Description
This issue is intended to track support for splitting a rustc
invocation that ends up invoking a system linker (e.g. cdylib
, proc-macro
, bin
, dylib
, and even staticlib
in the sense that everything is assembled) into two different rustc
invocations. There are a number of reasons to do this, including:
-
This can improved pipelined compilation support. The initial pass of pipelined compilation explicitly did not pipeline linkable compilations because the linking step needs to wait for codegen of all previous steps. By literally splitting it out build systems could then synchronize with previous codegen steps and only execute the link step once everything is finished.
-
This makes more artifacts cacheable with caching solutions like
sccache
. Anything involving the system linker cannot be cached bysccache
because it pulls in too many system dependencies. The output of the first half of these linkable compilations, however, is effectively anrlib
which can already be cached. -
This can provide build systems which desire more control over the linker step with, well, more control over the linker step. We could presumably extend the second half here with more options eventually. This is a somewhat amorphous reason to do this, the previous two are the most compelling ones so far.

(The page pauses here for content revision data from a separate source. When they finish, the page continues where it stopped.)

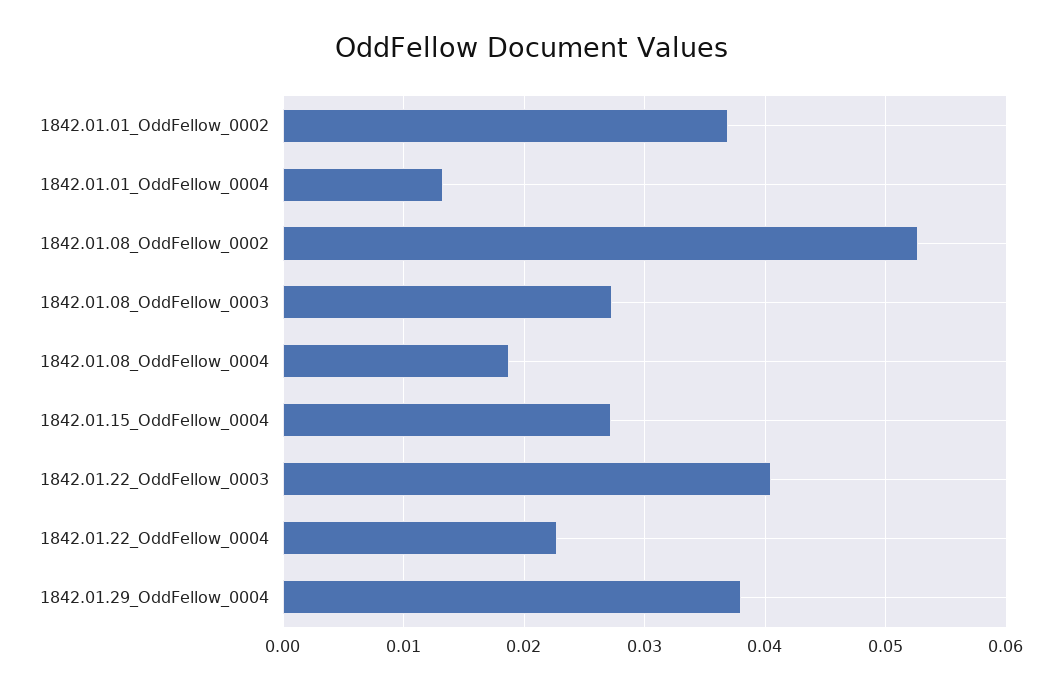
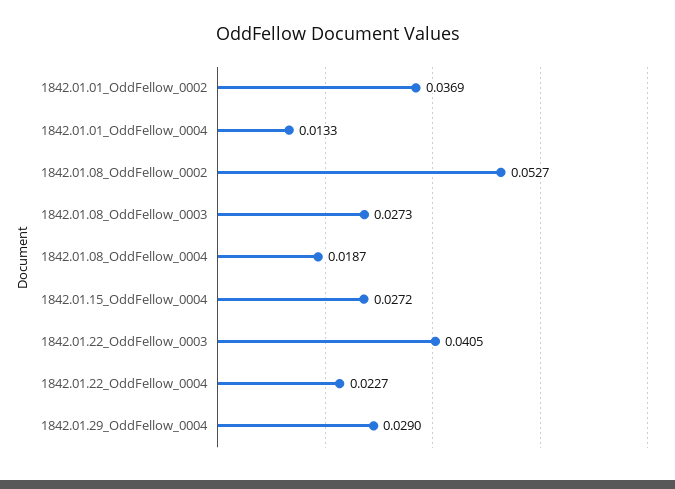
  {
    "1842.01.01_OddFellow_0002": 0.0369,
    "1842.01.01_OddFellow_0004": 0.0133,
    "1842.01.08_OddFellow_0002": 0.0527,
    "1842.01.08_OddFellow_0003": 0.0273,
    "1842.01.08_OddFellow_0004": 0.0187,
    "1842.01.15_OddFellow_0004": 0.0272,
    "1842.01.22_OddFellow_0003": 0.0405,
    "1842.01.22_OddFellow_0004": 0.0227,
-   "1842.01.29_OddFellow_0004": 0.038
+   "1842.01.29_OddFellow_0004": 0.029
  }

This is a relatively major feature of rustc, and as such this may even require an RFC. This issue is intended to get the conversation around this feature started and see if we can drum up support and/or more use cases. To give a bit of an idea about what I'm thinking, though, a strawman for this might be:
- Add two new flags to
rustc
,--only-link
and--do-not-link
. - Cargo, for example, would first compile the
bin
crate type by passing the--do-not-link
flag, passing all the flags it normally does today. - Cargo, afterwards, would then execute
rustc
again, only this time passing the--only-link
flag.
These two flags would indicate to rustc
what's happening, notably:
-
--do-not-link
indicates that rustc should be creating a linkable artifact, such as a one of the ones mentioned above. This means that rustc should not actually perform the link phase of compilation, but rather it's skipped entirely. In lieu of this a temporary artifact is emitted in the output directory, such as*.rlink
. Maybe this artifact is a folder of files? Unsure. (maybe it's just an rlib!) -
The converse of
--do-not-link
,--only-link
, is then passed to indicate that the compiler's normal phases should all be entirely skipped except for the link phase. Note that for performance this is crucial in that this does not rely on incremental compilation, nor does this rely on queries, or anything like that. Instead the compiler forcibly skips all this work and goes straight to linking. Anything the compiler needs as input for linking should either be in command line flags (which are reparsed and guaranteed to be the same as the--do-not-link
invocation) or the input would be an output of the--do-not-link
invocation. For example maybe the--do-not-link
invocation emits an file that indicates where to find everything to link (or something like that).
The general gist is that --do-not-link
says "prepare to emit the final crate type, like bin
, but only do the crate-local stuff". This step can be pipelined, doesn't require upstream objects, and can be cached. This is also the longest step for most final compilations. The gist of --only-link
is that it's execution time is 99% the linker. The compiler should do the absolute minimal amount of work to figure out how to invoke the linker, it then invokes the linker, and then exits. To reiterate again, this will not rely on incremental compilation because engaging all of the incremental infrastructure takes quite some time, and additionally the "inputs" to this phase are just object files, not source code.
In any case this is just a strawman, I think it'd be best to prototype this in rustc, learn some requirements, and then perhaps open an RFC asking for feedback on the implementation. This is a big enough change it'd want to get a good deal of buy-in! That being said I would believe (without data at this time, but have a strong hunch) that the improvements to both pipelining and the ability to use sccache
would be quite significant and worthwhile pursuing.